* Begin Data for this exercise *

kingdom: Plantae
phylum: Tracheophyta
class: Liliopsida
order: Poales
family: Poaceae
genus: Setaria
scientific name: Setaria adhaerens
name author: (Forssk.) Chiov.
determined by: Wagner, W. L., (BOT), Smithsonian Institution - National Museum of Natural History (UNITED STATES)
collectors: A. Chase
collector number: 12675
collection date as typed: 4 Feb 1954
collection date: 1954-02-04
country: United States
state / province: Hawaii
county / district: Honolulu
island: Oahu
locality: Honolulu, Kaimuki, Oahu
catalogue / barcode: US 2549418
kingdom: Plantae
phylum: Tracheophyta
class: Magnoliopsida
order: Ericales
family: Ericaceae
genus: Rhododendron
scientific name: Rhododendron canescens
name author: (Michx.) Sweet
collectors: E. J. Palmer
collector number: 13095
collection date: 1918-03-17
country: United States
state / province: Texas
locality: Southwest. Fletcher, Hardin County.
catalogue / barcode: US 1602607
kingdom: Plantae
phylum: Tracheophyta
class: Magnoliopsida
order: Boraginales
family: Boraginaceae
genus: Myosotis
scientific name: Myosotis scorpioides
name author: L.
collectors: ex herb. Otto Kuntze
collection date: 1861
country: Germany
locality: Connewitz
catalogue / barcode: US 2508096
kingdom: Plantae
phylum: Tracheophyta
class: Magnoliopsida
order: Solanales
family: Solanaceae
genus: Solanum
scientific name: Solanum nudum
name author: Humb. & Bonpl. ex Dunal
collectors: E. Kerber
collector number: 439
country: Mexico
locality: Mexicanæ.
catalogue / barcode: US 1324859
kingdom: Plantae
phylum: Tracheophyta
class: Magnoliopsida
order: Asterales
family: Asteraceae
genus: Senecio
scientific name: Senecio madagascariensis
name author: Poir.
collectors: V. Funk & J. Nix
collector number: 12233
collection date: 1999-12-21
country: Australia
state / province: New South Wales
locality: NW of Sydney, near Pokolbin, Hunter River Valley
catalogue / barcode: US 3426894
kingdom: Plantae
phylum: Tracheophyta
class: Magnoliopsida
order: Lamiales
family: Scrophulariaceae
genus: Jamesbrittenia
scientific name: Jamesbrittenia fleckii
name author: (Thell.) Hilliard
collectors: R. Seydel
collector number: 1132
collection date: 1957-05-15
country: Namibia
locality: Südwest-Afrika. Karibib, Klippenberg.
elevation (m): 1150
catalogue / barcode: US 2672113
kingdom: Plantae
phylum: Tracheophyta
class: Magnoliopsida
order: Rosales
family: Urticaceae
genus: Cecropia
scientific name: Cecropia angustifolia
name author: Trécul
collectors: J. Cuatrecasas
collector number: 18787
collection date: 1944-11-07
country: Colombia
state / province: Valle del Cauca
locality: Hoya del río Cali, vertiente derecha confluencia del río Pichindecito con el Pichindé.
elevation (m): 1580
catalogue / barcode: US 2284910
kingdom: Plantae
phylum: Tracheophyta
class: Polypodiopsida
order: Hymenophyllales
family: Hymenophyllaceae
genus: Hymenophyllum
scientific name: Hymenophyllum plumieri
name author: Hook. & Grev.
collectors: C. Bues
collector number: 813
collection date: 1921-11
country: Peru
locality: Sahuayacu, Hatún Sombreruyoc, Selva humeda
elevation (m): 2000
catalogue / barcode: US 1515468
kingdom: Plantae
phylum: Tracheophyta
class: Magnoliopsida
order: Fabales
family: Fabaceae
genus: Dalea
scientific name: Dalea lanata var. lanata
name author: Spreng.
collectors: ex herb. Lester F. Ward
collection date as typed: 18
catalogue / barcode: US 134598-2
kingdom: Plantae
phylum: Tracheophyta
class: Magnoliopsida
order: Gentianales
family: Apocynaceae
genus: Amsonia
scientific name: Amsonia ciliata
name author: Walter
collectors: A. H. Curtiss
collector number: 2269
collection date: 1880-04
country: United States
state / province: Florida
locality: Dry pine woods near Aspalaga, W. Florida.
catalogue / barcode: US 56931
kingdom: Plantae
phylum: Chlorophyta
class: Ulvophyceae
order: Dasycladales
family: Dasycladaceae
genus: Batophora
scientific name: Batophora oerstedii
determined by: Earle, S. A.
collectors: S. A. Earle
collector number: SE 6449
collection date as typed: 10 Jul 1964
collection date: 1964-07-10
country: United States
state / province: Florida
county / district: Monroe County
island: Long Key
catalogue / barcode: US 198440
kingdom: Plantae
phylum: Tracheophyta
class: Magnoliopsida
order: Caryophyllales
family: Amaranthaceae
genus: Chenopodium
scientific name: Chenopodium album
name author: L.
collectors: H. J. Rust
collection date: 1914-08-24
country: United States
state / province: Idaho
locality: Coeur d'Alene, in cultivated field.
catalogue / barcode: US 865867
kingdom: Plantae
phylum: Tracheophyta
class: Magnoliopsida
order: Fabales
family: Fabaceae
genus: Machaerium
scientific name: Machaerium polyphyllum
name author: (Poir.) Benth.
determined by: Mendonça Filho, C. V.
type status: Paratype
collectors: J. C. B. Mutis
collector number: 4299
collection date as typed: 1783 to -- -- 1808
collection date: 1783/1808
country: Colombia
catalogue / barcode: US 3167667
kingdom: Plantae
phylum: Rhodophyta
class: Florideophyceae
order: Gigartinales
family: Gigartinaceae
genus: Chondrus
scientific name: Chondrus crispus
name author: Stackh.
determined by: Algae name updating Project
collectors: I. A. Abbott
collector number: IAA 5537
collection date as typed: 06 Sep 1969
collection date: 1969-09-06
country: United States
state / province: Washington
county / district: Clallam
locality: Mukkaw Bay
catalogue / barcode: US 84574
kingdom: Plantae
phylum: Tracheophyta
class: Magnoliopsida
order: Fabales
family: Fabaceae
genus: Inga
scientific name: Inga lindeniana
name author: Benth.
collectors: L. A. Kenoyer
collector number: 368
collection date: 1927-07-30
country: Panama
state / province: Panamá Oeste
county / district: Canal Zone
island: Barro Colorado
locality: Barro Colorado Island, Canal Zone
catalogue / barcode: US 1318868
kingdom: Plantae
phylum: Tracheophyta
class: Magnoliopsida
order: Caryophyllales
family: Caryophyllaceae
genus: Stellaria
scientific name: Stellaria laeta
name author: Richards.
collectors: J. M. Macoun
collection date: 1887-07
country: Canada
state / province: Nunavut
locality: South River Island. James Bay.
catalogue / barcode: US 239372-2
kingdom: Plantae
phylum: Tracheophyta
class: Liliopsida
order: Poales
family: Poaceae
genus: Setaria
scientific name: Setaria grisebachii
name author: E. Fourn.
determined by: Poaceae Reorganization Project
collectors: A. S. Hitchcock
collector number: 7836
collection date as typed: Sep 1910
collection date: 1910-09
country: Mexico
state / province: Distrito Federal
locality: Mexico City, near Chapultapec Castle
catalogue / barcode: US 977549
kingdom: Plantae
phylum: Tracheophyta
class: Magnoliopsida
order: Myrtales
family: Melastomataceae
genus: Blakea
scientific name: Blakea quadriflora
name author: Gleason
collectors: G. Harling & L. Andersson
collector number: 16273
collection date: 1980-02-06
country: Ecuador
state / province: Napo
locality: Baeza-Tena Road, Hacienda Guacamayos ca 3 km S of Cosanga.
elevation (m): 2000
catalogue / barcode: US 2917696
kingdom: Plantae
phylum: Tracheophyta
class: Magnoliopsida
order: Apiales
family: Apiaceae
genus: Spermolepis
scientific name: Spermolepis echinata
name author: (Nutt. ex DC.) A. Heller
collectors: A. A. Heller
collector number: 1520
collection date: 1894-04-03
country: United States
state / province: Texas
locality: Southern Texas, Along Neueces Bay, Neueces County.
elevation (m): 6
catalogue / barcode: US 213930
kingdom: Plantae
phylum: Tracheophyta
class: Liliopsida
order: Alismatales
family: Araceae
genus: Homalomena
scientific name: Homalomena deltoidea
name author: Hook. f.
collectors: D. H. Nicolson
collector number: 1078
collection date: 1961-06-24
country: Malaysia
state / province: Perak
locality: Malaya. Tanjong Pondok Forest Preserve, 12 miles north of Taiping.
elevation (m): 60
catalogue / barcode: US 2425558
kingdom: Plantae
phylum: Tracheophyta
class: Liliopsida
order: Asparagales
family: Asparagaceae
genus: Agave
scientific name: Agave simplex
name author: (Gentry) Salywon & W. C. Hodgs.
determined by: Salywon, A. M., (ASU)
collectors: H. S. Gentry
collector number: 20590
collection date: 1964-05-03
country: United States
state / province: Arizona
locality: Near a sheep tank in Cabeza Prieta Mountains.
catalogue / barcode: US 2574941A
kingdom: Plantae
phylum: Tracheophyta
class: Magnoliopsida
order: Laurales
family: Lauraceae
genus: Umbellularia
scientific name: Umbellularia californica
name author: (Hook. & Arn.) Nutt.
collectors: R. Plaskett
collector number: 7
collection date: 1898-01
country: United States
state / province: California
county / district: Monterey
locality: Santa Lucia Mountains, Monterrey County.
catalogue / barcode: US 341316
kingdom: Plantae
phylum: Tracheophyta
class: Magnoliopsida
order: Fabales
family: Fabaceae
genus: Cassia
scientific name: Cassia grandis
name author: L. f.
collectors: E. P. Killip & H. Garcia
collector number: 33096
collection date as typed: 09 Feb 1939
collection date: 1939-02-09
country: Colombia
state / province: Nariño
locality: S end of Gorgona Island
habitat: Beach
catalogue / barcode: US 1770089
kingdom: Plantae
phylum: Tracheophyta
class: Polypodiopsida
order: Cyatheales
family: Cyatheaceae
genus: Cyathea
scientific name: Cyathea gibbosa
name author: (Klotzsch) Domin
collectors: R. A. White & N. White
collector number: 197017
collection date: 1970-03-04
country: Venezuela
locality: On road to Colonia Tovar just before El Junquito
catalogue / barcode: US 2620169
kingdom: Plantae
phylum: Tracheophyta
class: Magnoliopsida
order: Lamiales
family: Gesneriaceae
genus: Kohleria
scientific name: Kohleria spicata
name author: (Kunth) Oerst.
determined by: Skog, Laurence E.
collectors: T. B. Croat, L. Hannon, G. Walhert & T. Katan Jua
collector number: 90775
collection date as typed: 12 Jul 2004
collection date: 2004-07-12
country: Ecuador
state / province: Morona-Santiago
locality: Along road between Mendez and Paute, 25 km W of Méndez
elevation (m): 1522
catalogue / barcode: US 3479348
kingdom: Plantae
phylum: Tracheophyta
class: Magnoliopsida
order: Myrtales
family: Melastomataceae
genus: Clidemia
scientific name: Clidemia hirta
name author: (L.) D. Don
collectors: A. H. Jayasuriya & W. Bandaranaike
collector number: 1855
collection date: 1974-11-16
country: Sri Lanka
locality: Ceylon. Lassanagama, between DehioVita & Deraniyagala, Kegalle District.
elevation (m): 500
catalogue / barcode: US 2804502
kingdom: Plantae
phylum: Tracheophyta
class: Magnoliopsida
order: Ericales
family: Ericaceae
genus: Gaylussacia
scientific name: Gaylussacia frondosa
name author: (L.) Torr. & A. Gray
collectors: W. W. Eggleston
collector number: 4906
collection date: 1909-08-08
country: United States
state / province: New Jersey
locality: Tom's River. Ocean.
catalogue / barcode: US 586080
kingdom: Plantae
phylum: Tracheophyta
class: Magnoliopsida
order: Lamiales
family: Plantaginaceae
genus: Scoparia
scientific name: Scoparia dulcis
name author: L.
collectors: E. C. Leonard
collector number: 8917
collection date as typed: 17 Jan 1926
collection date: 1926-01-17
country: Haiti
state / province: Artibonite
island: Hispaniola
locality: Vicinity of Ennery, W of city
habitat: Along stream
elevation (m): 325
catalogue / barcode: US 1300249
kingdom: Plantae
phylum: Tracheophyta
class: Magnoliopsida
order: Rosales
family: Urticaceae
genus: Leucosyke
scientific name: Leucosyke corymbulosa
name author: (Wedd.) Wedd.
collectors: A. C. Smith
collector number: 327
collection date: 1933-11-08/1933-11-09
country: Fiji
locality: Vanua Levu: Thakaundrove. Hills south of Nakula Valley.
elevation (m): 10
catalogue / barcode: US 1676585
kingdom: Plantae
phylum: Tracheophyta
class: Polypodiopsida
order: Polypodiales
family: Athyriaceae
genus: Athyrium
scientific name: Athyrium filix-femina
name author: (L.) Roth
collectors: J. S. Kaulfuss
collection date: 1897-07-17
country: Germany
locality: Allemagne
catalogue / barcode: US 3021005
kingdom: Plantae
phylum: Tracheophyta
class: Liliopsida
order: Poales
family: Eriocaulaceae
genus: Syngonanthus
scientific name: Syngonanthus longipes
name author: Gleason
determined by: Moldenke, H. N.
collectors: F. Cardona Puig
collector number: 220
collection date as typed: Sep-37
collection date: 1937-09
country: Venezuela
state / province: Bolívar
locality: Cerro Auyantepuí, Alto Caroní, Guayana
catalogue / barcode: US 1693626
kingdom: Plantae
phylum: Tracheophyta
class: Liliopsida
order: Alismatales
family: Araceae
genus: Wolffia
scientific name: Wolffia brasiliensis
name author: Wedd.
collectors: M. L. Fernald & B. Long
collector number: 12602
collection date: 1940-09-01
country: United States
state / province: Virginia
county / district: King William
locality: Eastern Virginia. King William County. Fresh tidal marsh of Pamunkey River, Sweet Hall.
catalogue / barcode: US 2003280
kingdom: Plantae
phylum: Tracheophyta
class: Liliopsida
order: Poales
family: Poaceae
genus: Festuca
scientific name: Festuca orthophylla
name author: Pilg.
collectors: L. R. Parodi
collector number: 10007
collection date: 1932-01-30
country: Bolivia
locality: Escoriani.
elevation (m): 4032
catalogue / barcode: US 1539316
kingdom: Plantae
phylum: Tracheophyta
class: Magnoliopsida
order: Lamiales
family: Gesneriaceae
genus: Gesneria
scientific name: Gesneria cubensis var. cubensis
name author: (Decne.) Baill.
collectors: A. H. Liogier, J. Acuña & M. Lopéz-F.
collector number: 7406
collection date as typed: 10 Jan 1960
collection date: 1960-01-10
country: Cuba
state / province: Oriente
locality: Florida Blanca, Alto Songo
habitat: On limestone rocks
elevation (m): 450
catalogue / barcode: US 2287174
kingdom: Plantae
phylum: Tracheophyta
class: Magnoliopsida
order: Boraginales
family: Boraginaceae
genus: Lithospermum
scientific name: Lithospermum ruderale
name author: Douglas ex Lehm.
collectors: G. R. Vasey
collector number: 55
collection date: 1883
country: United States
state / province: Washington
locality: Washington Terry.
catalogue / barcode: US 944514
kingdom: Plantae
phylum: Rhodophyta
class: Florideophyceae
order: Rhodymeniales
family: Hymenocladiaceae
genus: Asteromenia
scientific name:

* End Data for this exercise *

*Work to be completed*:
Copy out everything in the items, from the line containing "collection date: 1898-01" down to the line containing "collectors: R. A. White & N. White", with both of those lines included and every line left unchanged.

*Task output*:
collection date: 1898-01
country: United States
state / province: California
county / district: Monterey
locality: Santa Lucia Mountains, Monterrey County.
catalogue / barcode: US 341316
kingdom: Plantae
phylum: Tracheophyta
class: Magnoliopsida
order: Fabales
family: Fabaceae
genus: Cassia
scientific name: Cassia grandis
name author: L. f.
collectors: E. P. Killip & H. Garcia
collector number: 33096
collection date as typed: 09 Feb 1939
collection date: 1939-02-09
country: Colombia
state / province: Nariño
locality: S end of Gorgona Island
habitat: Beach
catalogue / barcode: US 1770089
kingdom: Plantae
phylum: Tracheophyta
class: Polypodiopsida
order: Cyatheales
family: Cyatheaceae
genus: Cyathea
scientific name: Cyathea gibbosa
name author: (Klotzsch) Domin
collectors: R. A. White & N. White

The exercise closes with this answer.